Quorum systems in permissionless networks

Christian Cachin

We introduce a new abstraction for expressing fault-tolerant consensus protocols in open, permissionless networks. It generalizes fail-prone systems and Byzantine quorum systems, asymmetric distributed trust, and gives a new characterization of the model used in the Stellar blockchain.

Quorum systems, Byzantine faults, and permissionsless consensus

Traditional consensus protocols for distributed systems use the so-called Byzantine-fault tolerance (BFT) model: A known set of N nodes participate in a protocol and the protocol tolerates up to F < N/3 of these nodes to exhibit Byzantine faults, such as trying to get an unfair advantage or attacking the protocol. Many protocols of this kind can be found in textbooks on distributed algorithms, and the recent HotStuff protocol also works in this model. Every node knows all others that participate. (Proof-of-Stake is similar, except nodes know how much total stake there is instead of the identity of the other participants.) In these algorithms and also in the corresponding practical systems, any set of more than (N+F)/2 participating nodes form a quorum.

In contrast, the model introduced by Bitcoin and used by the Nakamoto consensus protocol is open: anyone can participate without knowing of others, no contact with other nodes is needed, and more importantly, no assumptions about other nodes are involved. This model has been called permissionless.

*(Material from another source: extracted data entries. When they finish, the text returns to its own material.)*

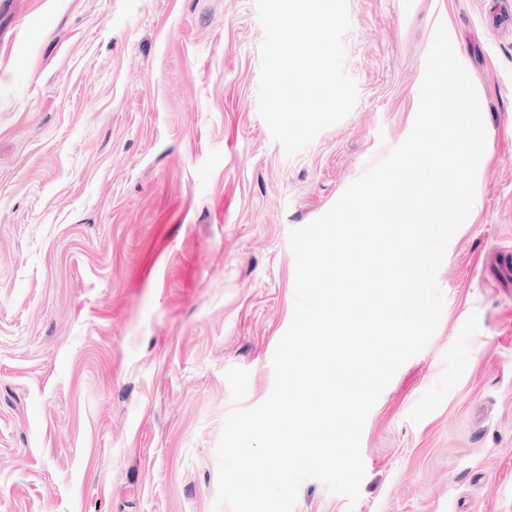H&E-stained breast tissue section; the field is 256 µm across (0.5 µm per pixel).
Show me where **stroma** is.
<instances>
[{"instance_id": "stroma-1", "label": "stroma", "mask_w": 512, "mask_h": 512, "mask_svg": "<svg viewBox=\"0 0 512 512\" xmlns=\"http://www.w3.org/2000/svg\"><path fill=\"white\" fill-rule=\"evenodd\" d=\"M349 0L358 100L286 156L258 112L255 0H0V512H214L216 445L274 384L288 234L411 131L444 26L486 147L438 327L371 409L356 505L512 512V14Z\"/></svg>"}]
</instances>
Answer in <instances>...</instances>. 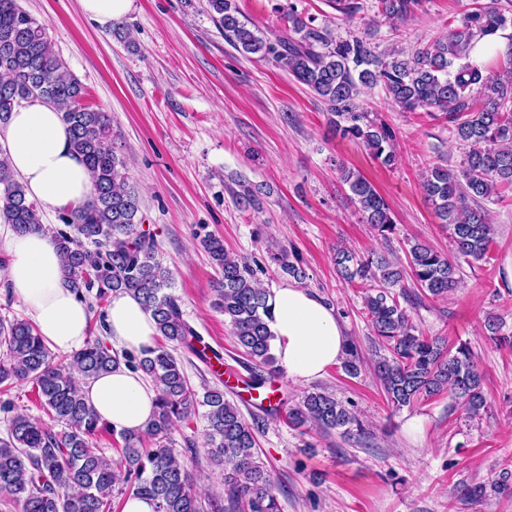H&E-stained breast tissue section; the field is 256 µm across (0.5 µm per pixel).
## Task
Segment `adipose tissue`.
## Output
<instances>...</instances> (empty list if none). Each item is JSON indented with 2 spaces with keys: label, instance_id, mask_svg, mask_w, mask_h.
<instances>
[{
  "label": "adipose tissue",
  "instance_id": "1",
  "mask_svg": "<svg viewBox=\"0 0 512 512\" xmlns=\"http://www.w3.org/2000/svg\"><path fill=\"white\" fill-rule=\"evenodd\" d=\"M4 148L10 166L45 212L74 207L93 193L91 176L72 150L59 112L50 104L23 102L9 116ZM0 245L10 261L4 273L45 342L63 352L83 347L89 313L65 282L61 256L50 237L19 235L0 225ZM278 366L298 383L321 378L345 355L348 340L335 309L318 295L288 284L268 297ZM112 341L139 354L154 348L155 322L140 299L117 293L106 318ZM88 405L115 431L144 426L155 408L157 392L141 373L127 367L80 385Z\"/></svg>",
  "mask_w": 512,
  "mask_h": 512
}]
</instances>
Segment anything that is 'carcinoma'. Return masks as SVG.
<instances>
[{
  "label": "carcinoma",
  "mask_w": 512,
  "mask_h": 512,
  "mask_svg": "<svg viewBox=\"0 0 512 512\" xmlns=\"http://www.w3.org/2000/svg\"><path fill=\"white\" fill-rule=\"evenodd\" d=\"M376 7L381 16L403 21L423 7V0H376ZM207 9L234 47L280 63L325 105L336 133L363 144L383 166L396 161V133L370 118L361 100L363 88L381 86L402 112L423 110L445 119L455 140L465 146L464 158L456 169L429 167L423 189L441 223L448 225L457 257L474 262L487 258L495 230L483 202L498 196L501 186L512 188V52L509 66L498 75L485 73L470 55L483 38L506 27L501 9L475 0L446 39L411 54L377 52L357 36L337 39L291 6L288 26L263 37L239 20L236 0H207ZM84 95L83 84L55 52L44 24L17 0H0V122L30 99L55 106L94 183L93 197L61 216L70 231H54L41 222L36 204L0 149V218L18 233L51 235L66 283L80 299L93 289L100 303L117 292L141 299L164 343L133 355L112 349L100 337L90 338L62 361L32 322L0 321V392L14 383L31 384L47 415L63 426L56 431L16 411L11 400L3 402L0 409L9 417L7 436L0 437V505L15 512H114V487L123 483L131 494L152 500L156 512H281L271 474L255 452L252 427L226 399L222 385L205 381L203 393L196 392L169 351L182 347L206 363L223 361L183 318L178 298L167 293L172 273L158 259L153 237L138 230L143 223L140 199L128 187L125 164L114 151L110 118L84 103ZM337 171L365 222L383 238L393 233L391 209L374 186L345 166ZM203 247L221 275L215 305L237 345L256 366L273 364L269 292L258 285L247 260L224 250L222 240L208 237ZM408 254L413 283L427 295L444 297L458 287L459 265L448 257L418 241L410 244ZM273 259L282 273L297 280L306 277L287 250ZM335 264L349 282H379L375 292L364 296V311L390 353L376 366L388 403L399 409L449 391L468 414L477 415L486 399L472 350L461 343L452 353L442 338L417 333L392 292L403 271L382 255L362 259L342 247L336 249ZM122 364L150 379L157 398L143 429L120 433L123 446L115 460L93 446V438L110 428L85 402L78 380ZM199 406L207 408V454L222 476L224 498L202 496L171 448L173 429ZM287 418L295 428L363 432L351 409L321 389L288 408ZM490 492L512 493V469L502 468L490 484L471 487L466 494L482 499Z\"/></svg>",
  "instance_id": "cac0c4a2"
}]
</instances>
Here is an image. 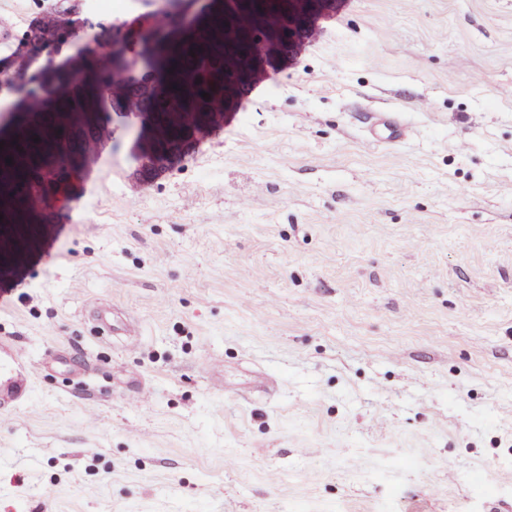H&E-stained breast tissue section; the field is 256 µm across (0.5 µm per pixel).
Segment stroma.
Wrapping results in <instances>:
<instances>
[{
  "mask_svg": "<svg viewBox=\"0 0 512 512\" xmlns=\"http://www.w3.org/2000/svg\"><path fill=\"white\" fill-rule=\"evenodd\" d=\"M173 7L0 0V104ZM510 86L512 0H337L152 183L114 122L0 224V512H512Z\"/></svg>",
  "mask_w": 512,
  "mask_h": 512,
  "instance_id": "35a3bbf8",
  "label": "stroma"
}]
</instances>
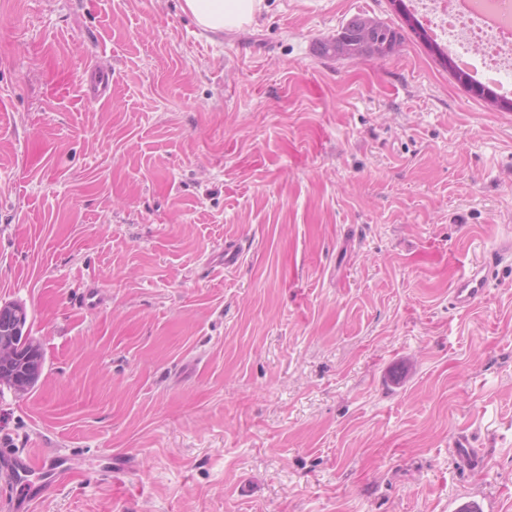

Partial and subjective trust

Let us consider a middle ground between these two models: a world in which every node knows only a part of the nodes. Moreover, each node makes its own, subjective failure assumption about the others.

Several researchers have explored this world: Damgård, Desmedt, Fitzi, and Nielsen in 2007 or Sheff, van Renesse, and Myers in 2014, for example. Cachin and Tackmann in 2019 introduced the asymmetric-trust model to capture such assumptions in the form of asymmetric Byzantine quorum systems, which generalize the traditional notion of Byzantine quorums.

Several practical blockchain networks have also explored this world: Ripple developed and deployed an open consensus protocol based on selective knowledge of other nodes and subjective trust assumptions in 2012. In the corresponding XRP ledger protocol, every node declares a Unique Node List of nodes that it trusts. Stellar later followed suit with a different permissionless model based on subjective trust.

Even though all nodes are free to make their own failure assumptions in these models, a critical and unsolved problem exists: maintaining consistency requires compatible assumptions, such that the quorums have sufficient overlap. Prior common knowledge or prior synchronization seems necessary to achieve this, which is not desirable.

Permissionless quorum systems

In a recent paper, we formulate Quorum Systems for Permissionless Networks, a model that generalizes the theory of fail-prone systems for permissionless protocols. The work is co-authored by Luca Zanolini and Christian Cachin of the University of Bern and Giuliano Losa of the Stellar Development Foundation.

Our new model lets each node not only name groups of nodes that it knows and state whom among them might fail, but each node may also make assumptions about the assumptions of other nodes. By transitivity this means that nodes may not even know of any common nodes and nevertheless have intersecting quorums. This enables them, in principle, to run protocols for consensus, such as a blockchain network.

This model generalizes asymmetric quorum systems and also gives a new characterization with standard formalism of the model used by the Stellar blockchain.